It’s difficult to imagine William Faulkner as a young novelist. One pictures him as the silver haired, mustached “Dixie Flyer” (as Flannery O’ Connor called him) crafting his epics in the Mississippi heat and then knocking back a bottle of whiskey. Or maybe that’s just me. Anyway, he was young Bill before he was venerable old Bill, and he was still working on finding his literary voice.
As we saw in What the Faulkner?!, Part 1, Bill wore his influences in his first novel, Soldiers’ Pay. Evoking the voices of Sherwood Anderson, John Dos Passos and I’m guessing other moderns, Faulkner attempted a little bit of everything in his take on World War I and the southern American Lost Generation.
In Faulkner’s second novel, Mosquitoes, he returns to the Lost Generation subject by placing a group of New Orleans-based artists, bohemians, and other folks on a rich lady’s boat and floats them around on a lake for a few days. A comedy of flirtation and hot air philosophizing ensues.
It’s late summer: “August was on the wing, and September—a month of languorous days regretful as woodsmoke.” But this regretful time doesn’t bother one of the main protagonists, Mr. Talliafero, a widower and a woman’s clothing salesman, for “Mr. Talliaferro’s youth, or lack of it, troubled him no longer. Thank God.”

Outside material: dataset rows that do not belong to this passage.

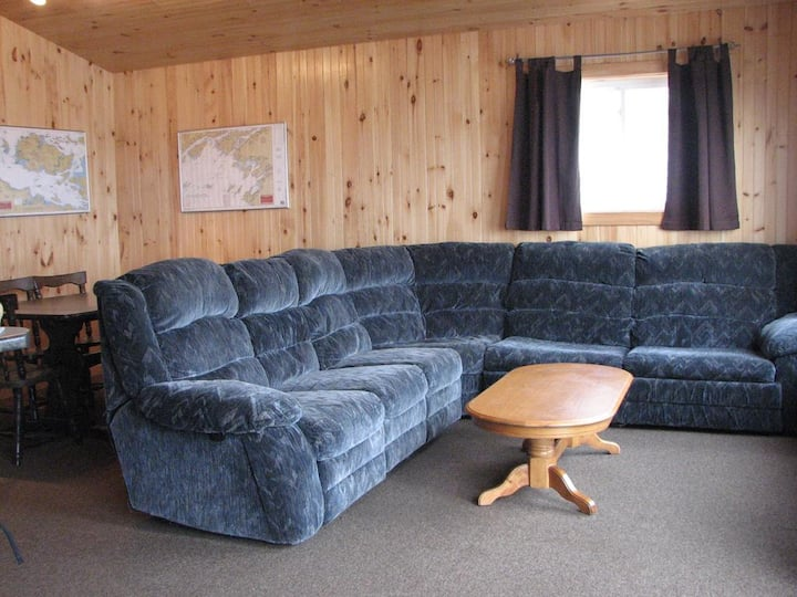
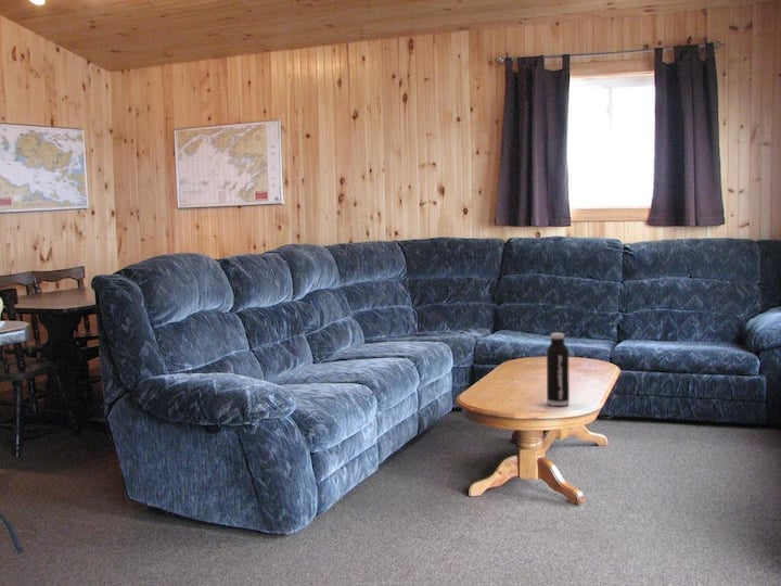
+ water bottle [546,332,571,407]
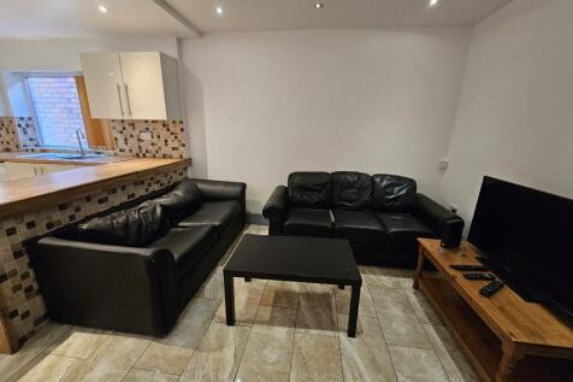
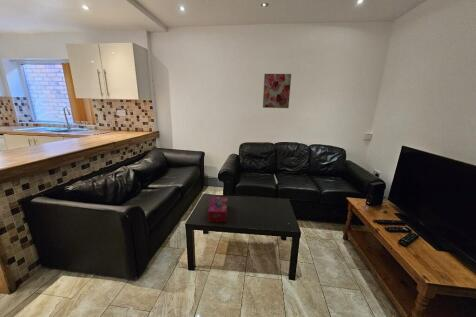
+ wall art [262,73,292,109]
+ tissue box [207,195,228,223]
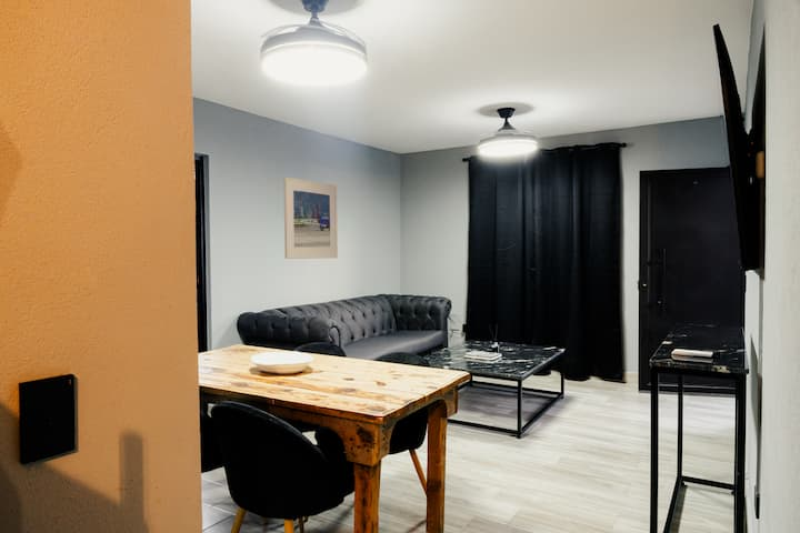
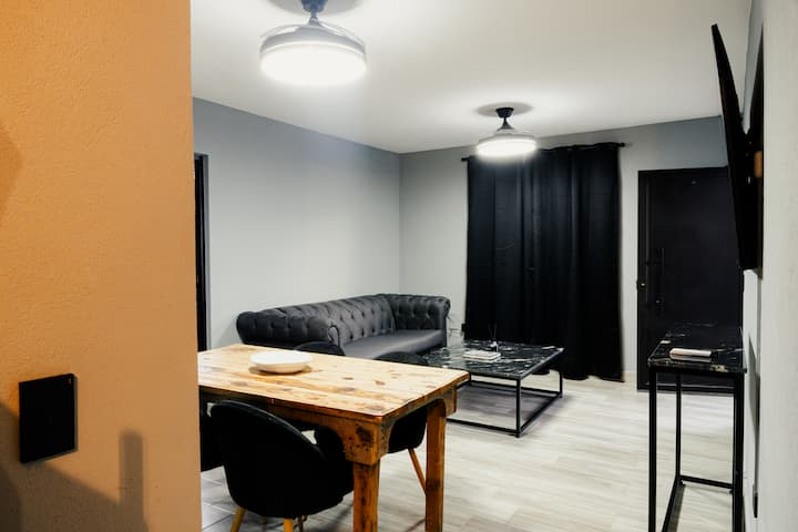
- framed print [282,175,339,260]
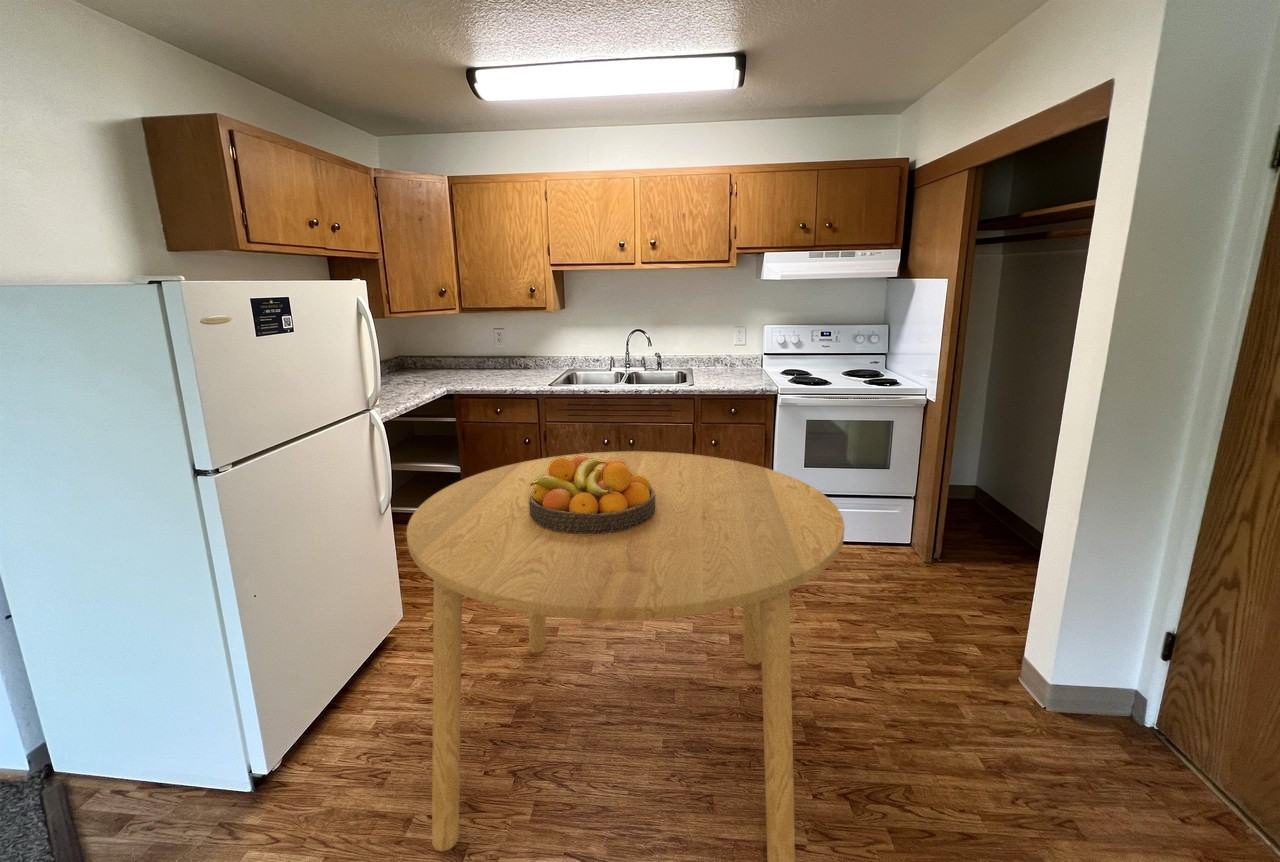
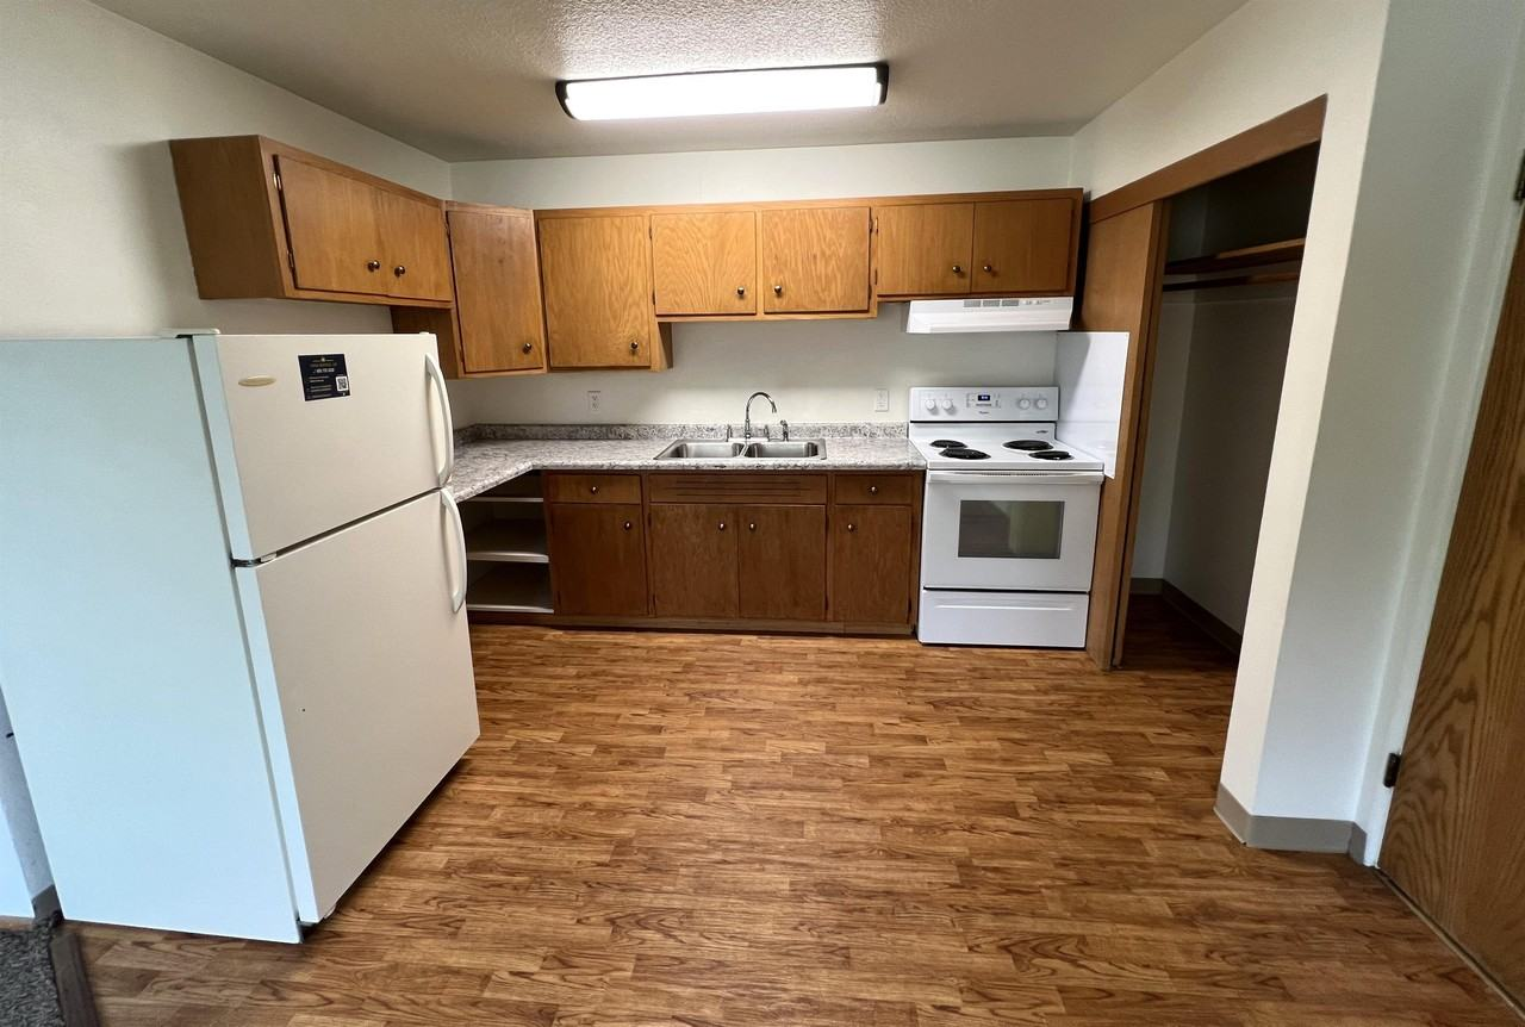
- dining table [406,450,845,862]
- fruit bowl [529,455,656,534]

In the prologue Mr. T. boasts to a sculptor, “…frankness compels me to admit that the sex instinct is perhaps my most dominating compulsion.” Yet every time he attempts to speak to one of the vivacious young women on the boat, he bungles the situation, only managing to bewilder and creep them out.
His artist buddies on the boat, notably the other main protagonist, Dawson Fairchild, a novelist, mock Talliaferro’s vain pursuit of the flappers in dismissive, misogynist fashion: “Where…are the soft bulging rabbitlike things women used to have inside their clothes? Gone, with the poor Indian and ten cent beer and cambric drawers. But still, they’re kind of nice, these young girls: kind of like a thin monotonous flute music or something.”
Interesting that a novelist in his late twenties devotes much of this novel speaking in the voices of two middle-aged men. But after all, Faulkner was interested in the big boy theme of time: time wasted, time passing, time eternal. Sez Mr. Fairchild, “Art reminds us of our youth, of that age when life don’t need to have her face lifted every so often for you to consider her beautiful. That’s about all the virtue there is in art: it’s a kind of Battle Creek, Michigan, for the spirit. And when it reminds us of youth, we remember grief and forget time. That’s something.”
But of course, as we will see in The Sound and the Fury (two novels hence) you forget time at your own peril. More assured than his first novel, a comic pleasure to read, and a test run for images (the memory of a girl’s muddy drawers, an idiot mournfully clutching a girl’s slipper) and themes that we’ll see again in later novels, Mosquitoes is well worth investigating.